At DePaul, she quickly went to work setting up a long-term study on tree reproduction, tagging more than 1,000 individual trees in forests across Minnesota, Wisconsin and the Upper Peninsula of Michigan.
That remained at the heart of the work as she was promoted up the faculty ranks at DePaul, becoming an associate professor with tenure in 2018 and a full professor in 2022.
She’s bringing that focus with her to UMSL. She already has two graduate students – one in the doctoral program and another in the master’s program – who have followed her from Chicago to be part of her lab, and she’s looking forward to engaging more undergraduate and graduate students in research in the future.

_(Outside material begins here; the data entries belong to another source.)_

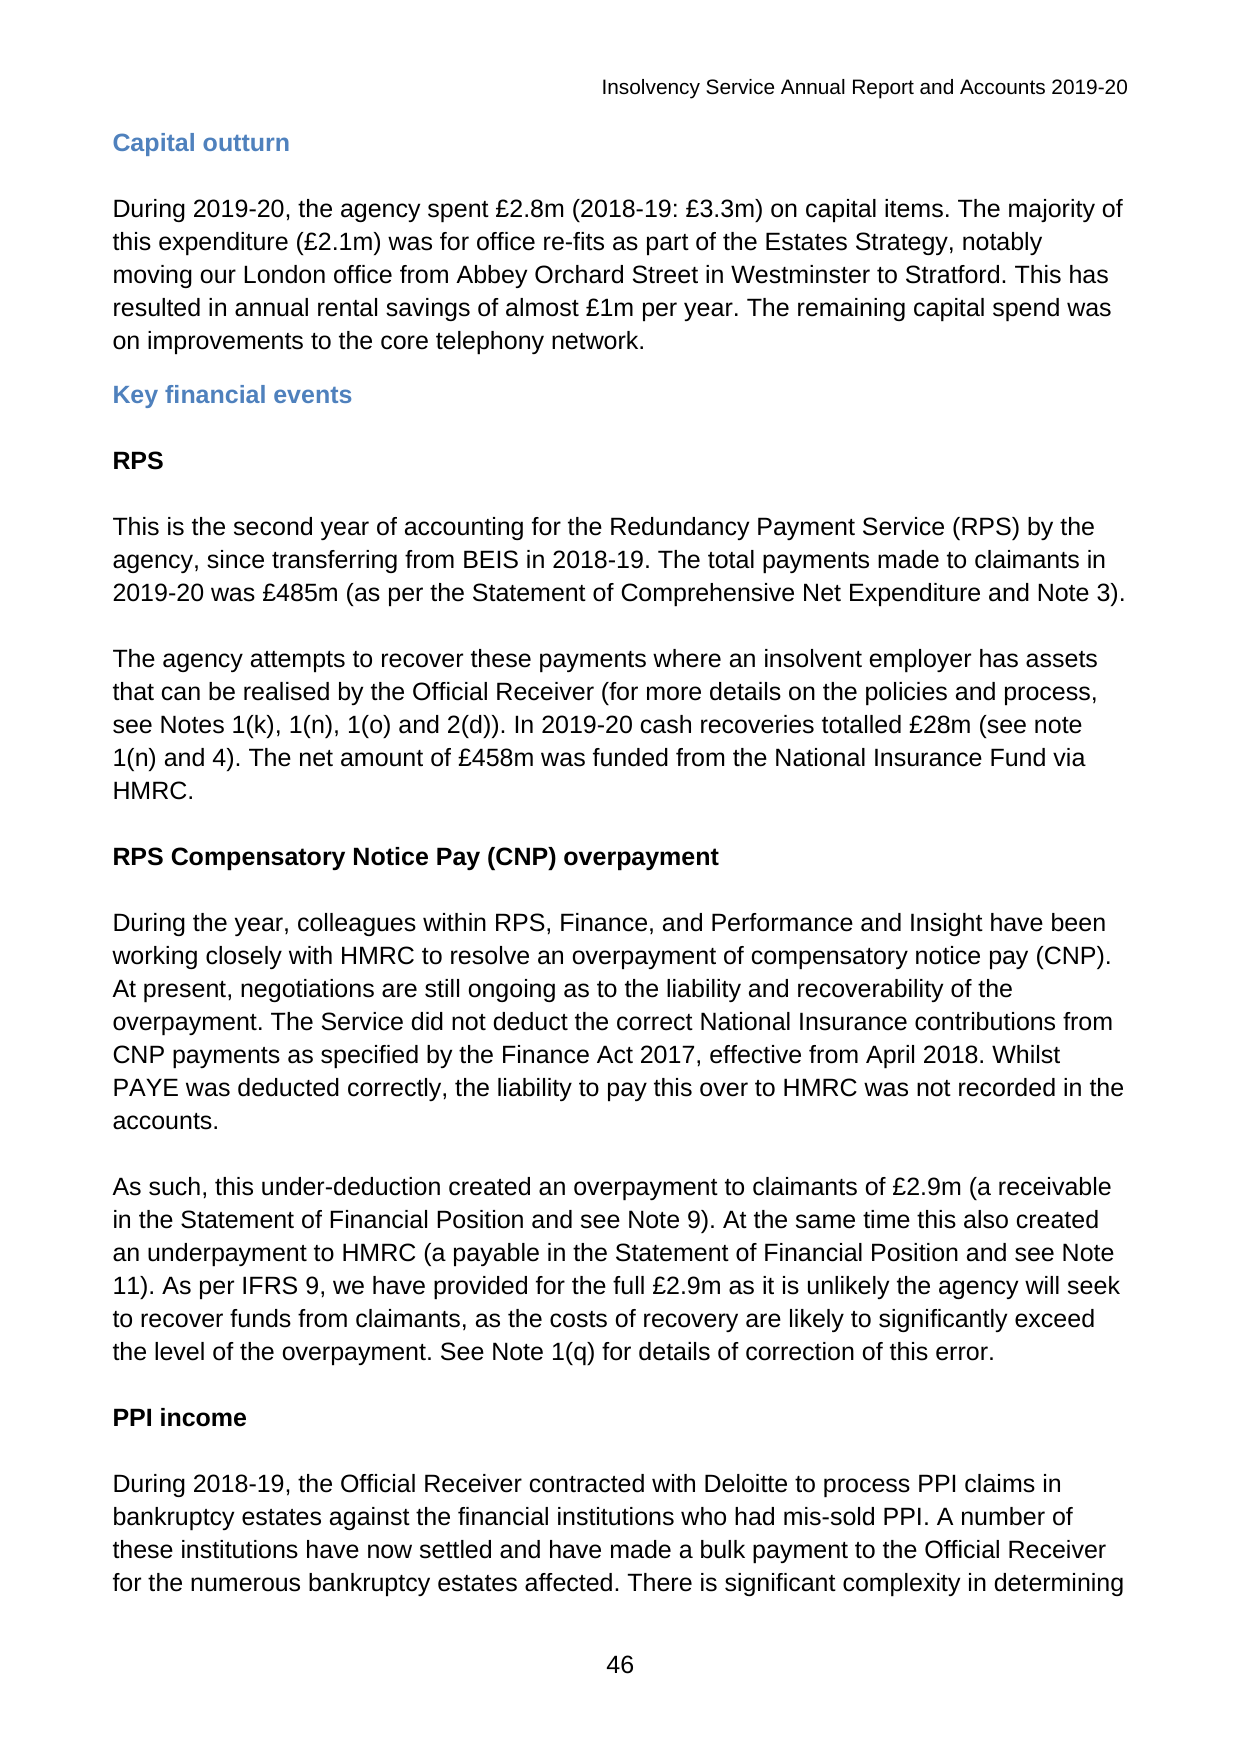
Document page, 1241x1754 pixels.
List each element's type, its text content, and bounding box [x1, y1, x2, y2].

subtitle Key financial events [112, 380, 1128, 408]
text The agency attempts to recover these payments where an insolvent employer has assets that can be realised by the Official Receiver (for more details on the policies and process, see Notes 1(k), 1(n), 1(o) and 2(d)). In 2019-20 cash recoveries totalled £28m (see note 1(n) and 4). The net amount of £458m was funded from the National Insurance Fund via HMRC. [112, 644, 1128, 805]
text During 2019-20, the agency spent £2.8m (2018-19: £3.3m) on capital items. The majority of this expenditure (£2.1m) was for office re-fits as part of the Estates Strategy, notably moving our London office from Abbey Orchard Street in Westminster to Stratford. This has resulted in annual rental savings of almost £1m per year. The remaining capital spend was on improvements to the core telephony network. [112, 194, 1128, 354]
text This is the second year of accounting for the Redundancy Payment Service (RPS) by the agency, since transferring from BEIS in 2018-19. The total payments made to claimants in 2019-20 was £485m (as per the Statement of Comprehensive Net Expenditure and Note 3). [112, 512, 1128, 607]
text During 2018-19, the Official Receiver contracted with Deloitte to process PPI claims in bankruptcy estates against the financial institutions who had mis-sold PPI. A number of these institutions have now settled and have made a bulk payment to the Official Receiver for the numerous bankruptcy estates affected. There is significant complexity in determining [112, 1469, 1128, 1597]
text As such, this under-deduction created an overpayment to claimants of £2.9m (a receivable in the Statement of Financial Position and see Note 9). At the same time this also created an underpayment to HMRC (a payable in the Statement of Financial Position and see Note 11). As per IFRS 9, we have provided for the full £2.9m as it is unlikely the agency will seek to recover funds from claimants, as the costs of recovery are likely to significantly exceed the level of the overpayment. See Note 1(q) for details of correction of this error. [112, 1172, 1128, 1366]
text RPS [112, 446, 1128, 474]
subtitle Capital outturn [112, 128, 1128, 156]
text RPS Compensatory Notice Pay (CNP) overpayment [112, 842, 1128, 871]
text PPI income [112, 1403, 1128, 1432]
text During the year, colleagues within RPS, Finance, and Performance and Insight have been working closely with HMRC to resolve an overpayment of compensatory notice pay (CNP). At present, negotiations are still ongoing as to the liability and recoverability of the overpayment. The Service did not deduct the correct National Insurance contributions from CNP payments as specified by the Finance Act 2017, effective from April 2018. Whilst PAYE was deducted correctly, the liability to pay this over to HMRC was not recorded in the accounts. [112, 908, 1128, 1135]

“In times of accelerating biodiversity loss, it is incredibly important to advance the understanding of plant ecology but also to train the next generation of biodiversity scientists,” said Gunter Fischer, the senior vice president for science and conservation research at the Missouri Botanical Garden. “The expertise she brings to St. Louis opens up new opportunities for collaborations between Garden researchers and UMSL.”
LaMontagne is eager to see what work they can do together and what new experiences her connection with the Garden can create for students.
“I expect that there’ll be students in my lab that’ll do projects that’ll be directly related with the Botanical Garden and some of the herbarium specimens and collections that they have,” she said. “That’s certainly an interest of mine. They have a bunch of expertise in areas of seeds and seed collections, which I’m curious to talk to folks about. Also, I have visited the Shaw Nature Reserve, and they have some shortleaf pine, which is the only native pine species in Missouri. We have plans to go out there and maybe establish some local research. We’re still in the early stages of figuring that out.”
Her new colleagues are just as excited about the possibilities.
“We have historically had a strong relationship with the Missouri Botanical Garden,” Zolman said. “But having Jalene in this position strengthens that connection. It allows our students a clear path to connect with Garden scientists, access their collections, and visit their established field sites all over the world. It has potential benefits for current and future students in the classroom, in the research lab, and engaging in sharing our science with the public.”